The potential for a second Brexit referendum relies on businesses
Brexit is bad for business. Brexit is good for business. There is no clear consensus on the British Parliament possibly holding a second referendum on leaving the European Union later this year, but both sides of the argument present solid evidence for their case.
Holding a second referendum affects business in a negative way due to the uncertainty it causes.
“Business likes certainty and I can’t see how discussion of a second referendum helps create that certainty when the negotiations are not even concluded,” Miles Celic, CEO of finance industry’s lobby group TheCityUK said.
A second referendum could possibly reverse all the planning both the government and private companies have prepared since the first referendum. As Paul Hardy, the Brexit director at DLA Piper Global Law Firm, said, “Those who have spent a lot of money on it are ready to deal with it.”
On the flip side, some argue that the original Brexit was bad for business, so a second referendum that may reverse it will, in the long run, be beneficial for businesses in the United Kingdom. The forecast for the British economy two years after Brexit is predicted to be the second worst performing in Europe, only ahead of Italy, according to the International Monetary Fund in its World Economic Outlook.
Furthermore, according to Consensus Forecasts, British annual growth is now projected to fall 0.5 percent relative to earlier projections.

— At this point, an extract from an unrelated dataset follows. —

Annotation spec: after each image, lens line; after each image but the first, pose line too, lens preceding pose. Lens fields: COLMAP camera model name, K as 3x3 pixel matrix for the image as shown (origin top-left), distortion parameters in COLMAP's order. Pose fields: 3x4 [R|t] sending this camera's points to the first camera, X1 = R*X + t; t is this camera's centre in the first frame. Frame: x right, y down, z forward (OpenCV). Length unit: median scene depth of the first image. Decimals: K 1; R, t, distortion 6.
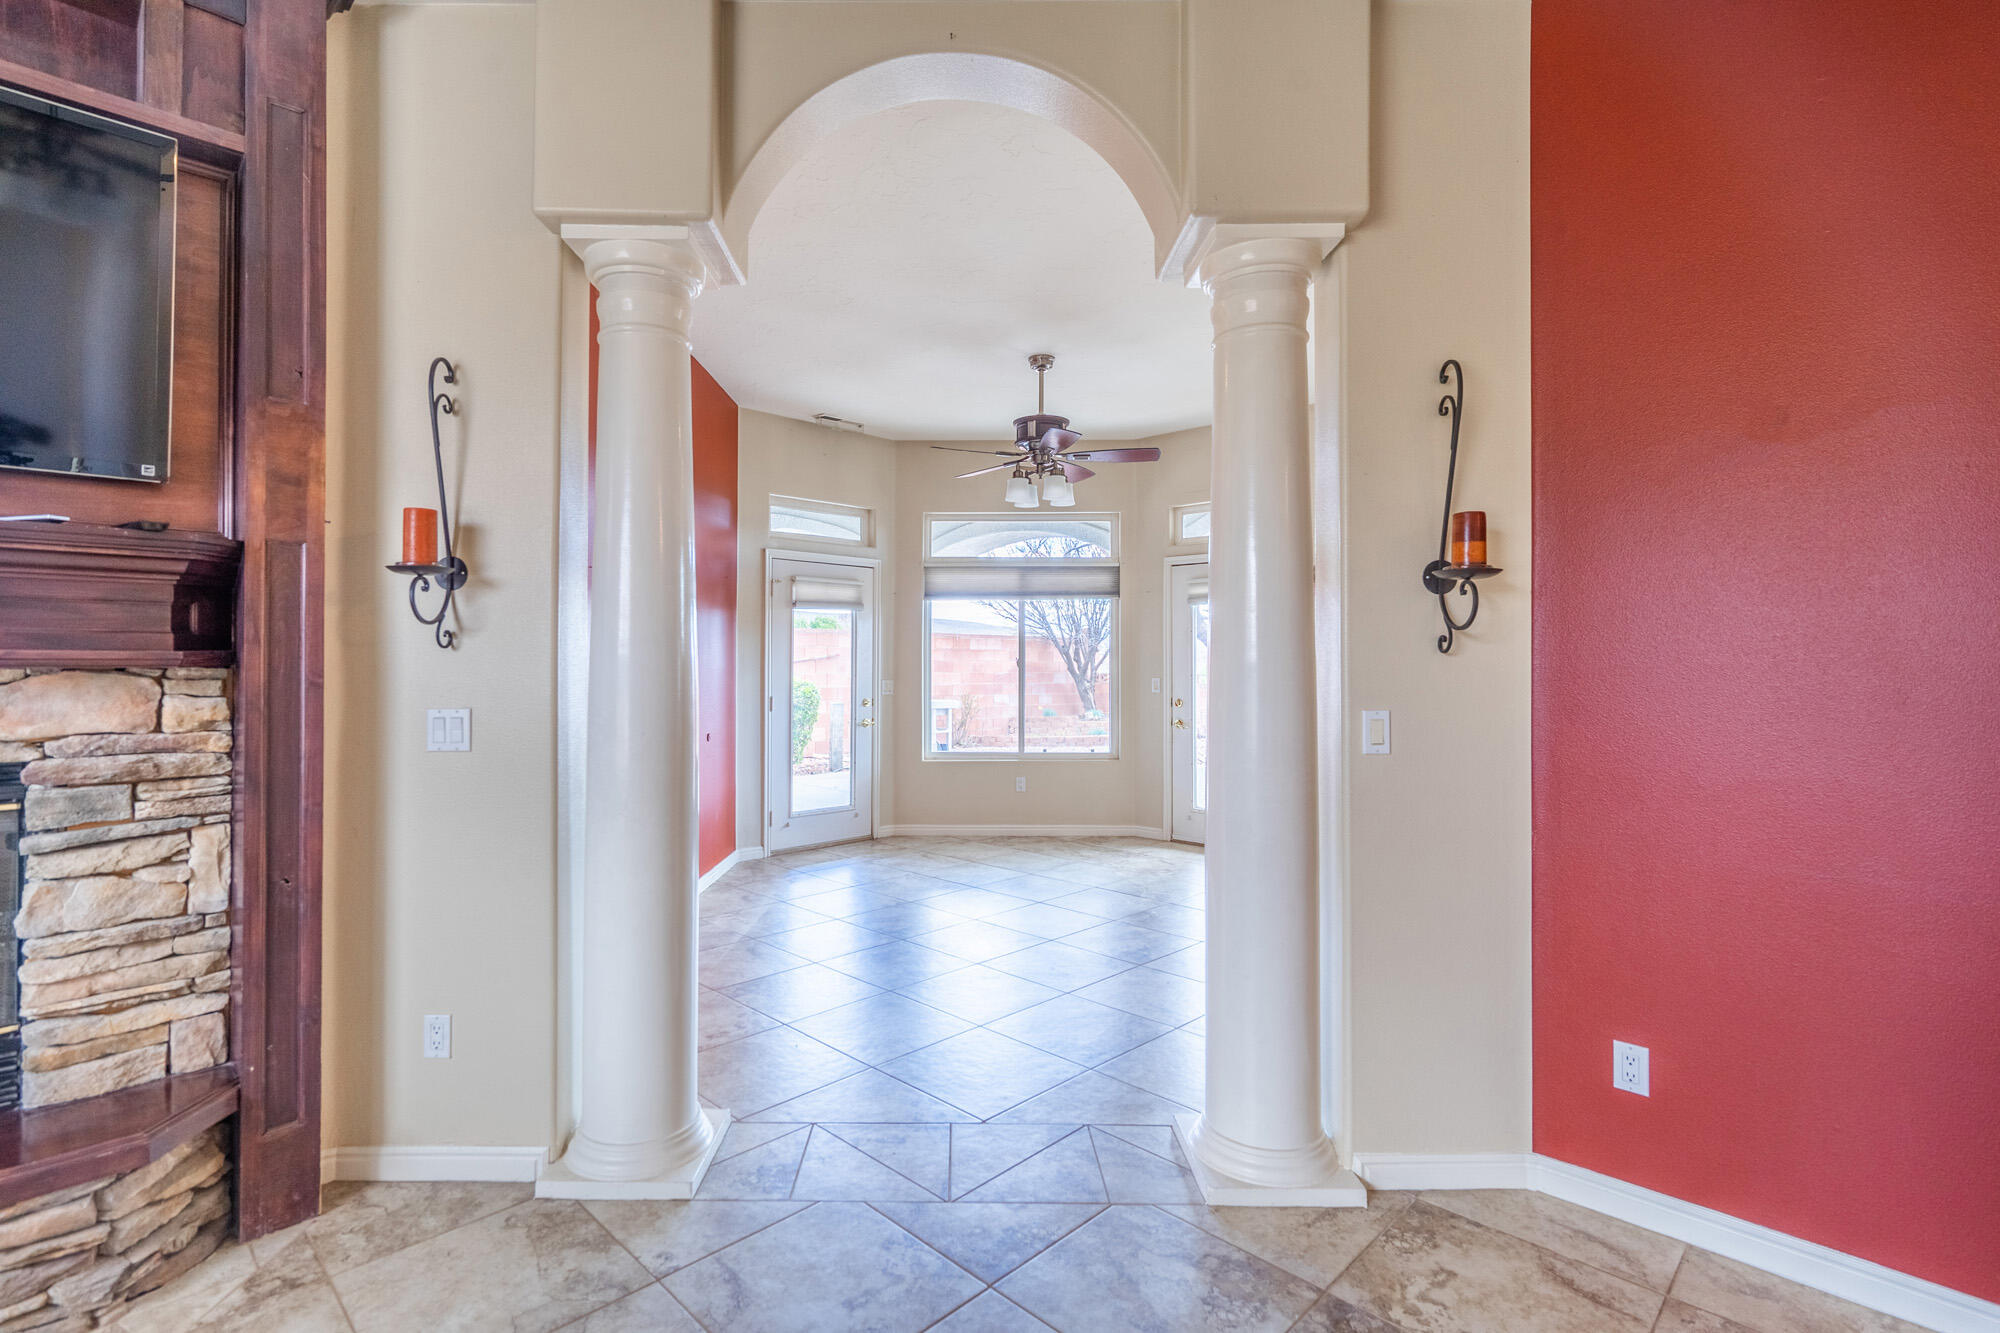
lens RADIAL K [[928.1, 0, 929.2], [0, 928.1, 647.9], [0, 0, 1]] dist [-0.001625, 0.000953]
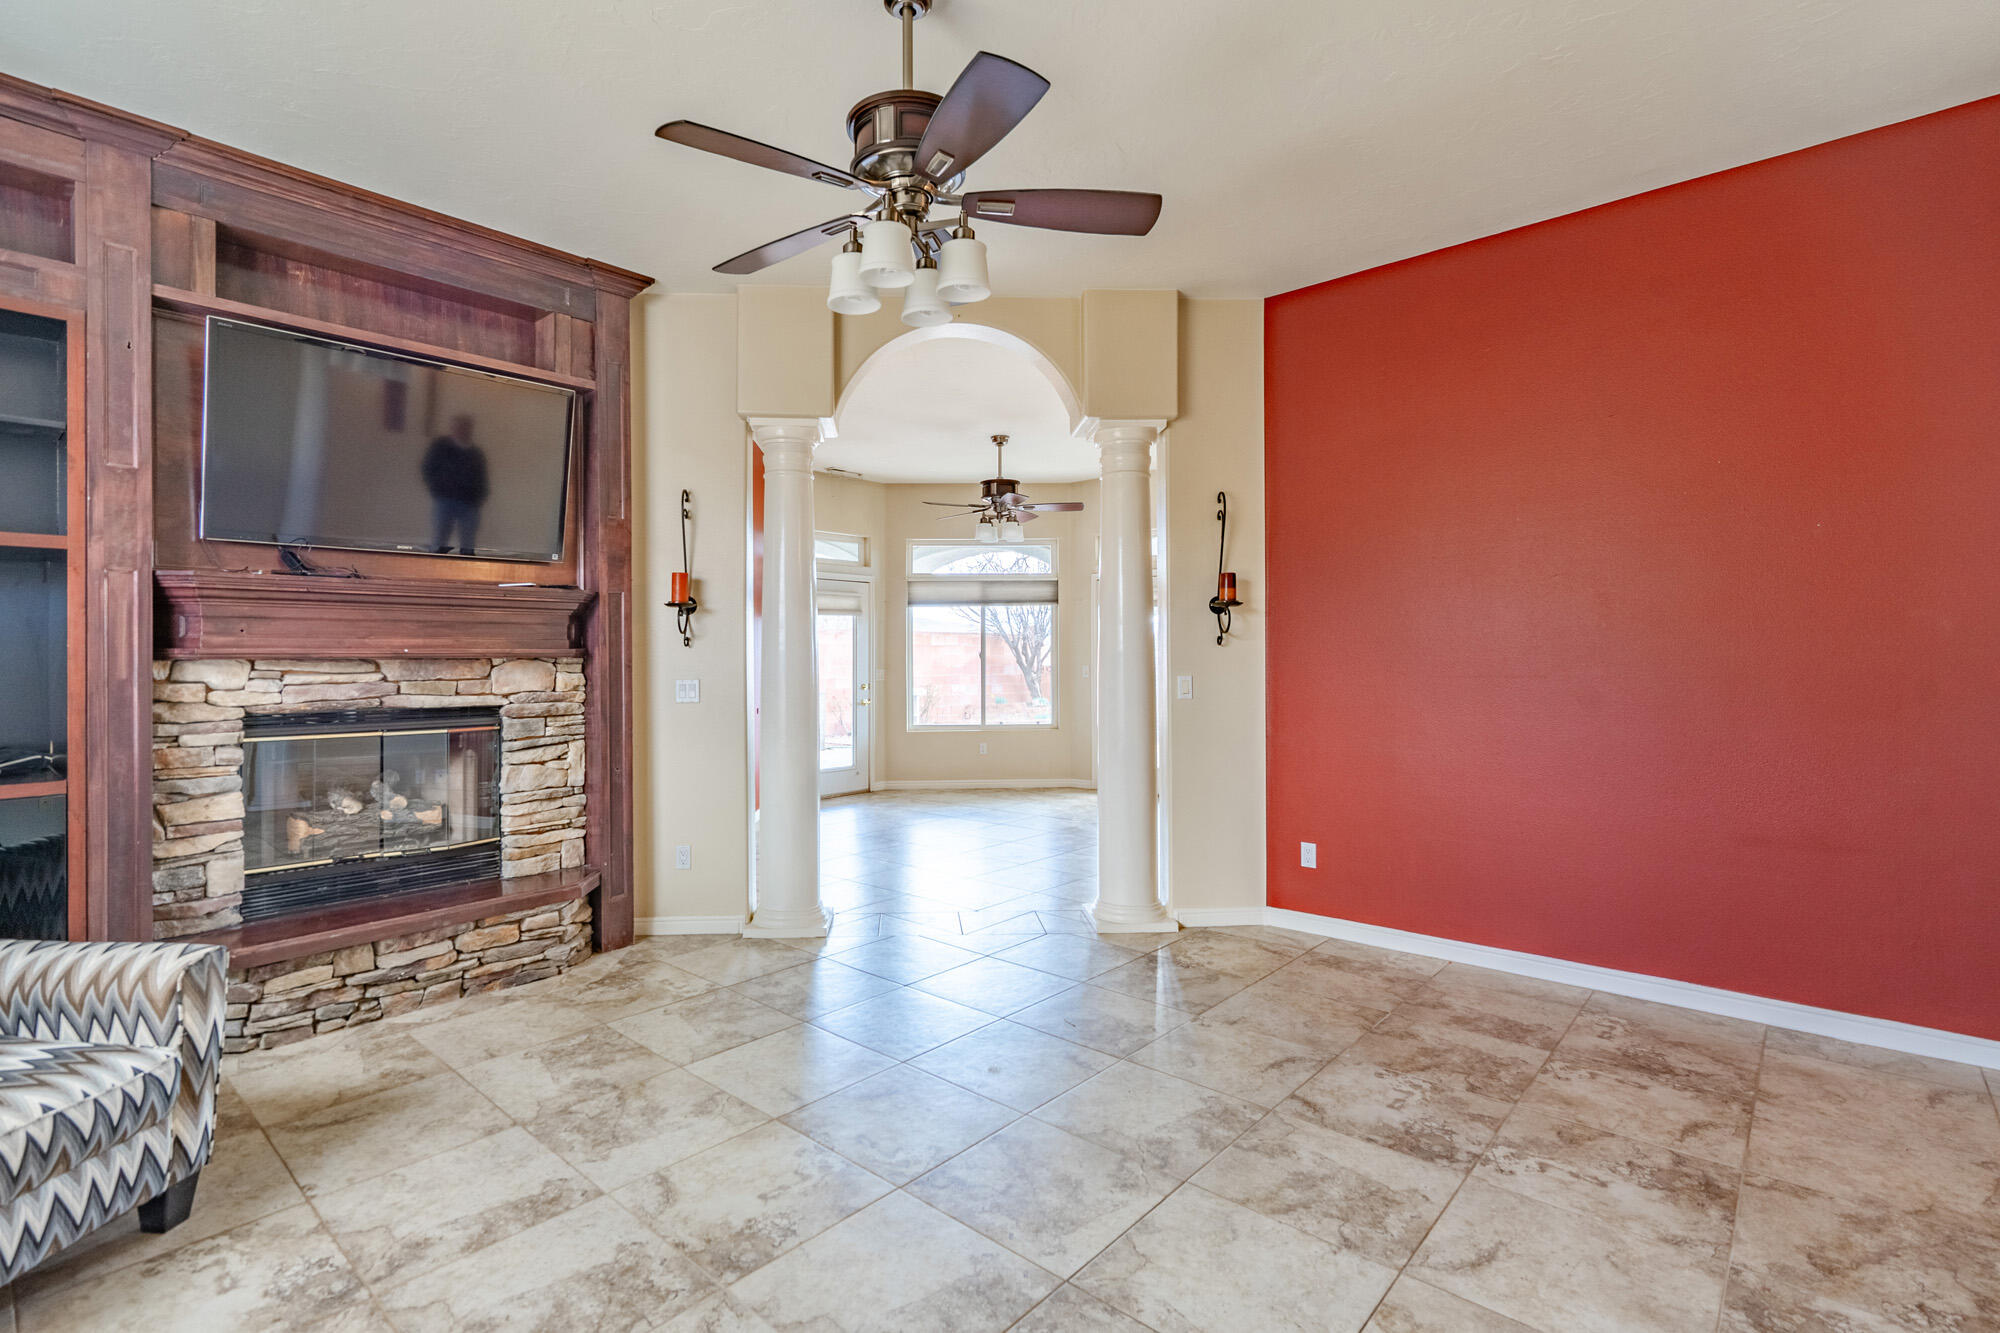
lens RADIAL K [[928.1, 0, 929.1], [0, 928.1, 664.5], [0, 0, 1]] dist [-0.001625, 0.000953]
pose [[0.998429, -0.008143, 0.055438, -0.141012], [0.006899, 0.999721, 0.022581, -0.002305], [-0.055607, -0.022163, 0.998207, -0.852864]]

From a political perspective, Martin Wolf articulated in an article for The Financial Times that the new variable introduced to the post-Brexit era is the election of President Donald Trump and his “America First” policies, stating, “The mutation of the US, under the banner of ‘America First,’” makes the strategic position of Europe as a whole (of which the UK is — and always will be — a part), far more fragile.”
The United Kingdom may have a special relationship with America, but it now lacks the powerful economic engine of the EU to strengthen its bargaining power with Trump’s America.
Both sides of the debate have rational arguments for either upholding the first referendum or holding a second one. The greatest underlying issue that the original Brexit referendum laid bare is that the British electorate is split down the middle for a future closer to or further away from the EU.
Wolf made an interesting point when he stated that, “The reasons Labour leader Jeremy Corbyn is against the EU — that it is a capitalist plot — are the opposite of those on the Tory right — that it is a socialist one.”
If a second referendum were to take place, not only would a large segment of the British business community be up in arms, but those who voted in favor of Brexit would also be upset. Even though a future far removed from these hostile debates within the business community and the society at large may prove more economically prosperous, a large segment of the British people would see the move as an affront to their democratic wishes.
In either scenario, the future of the British economy seems in peril.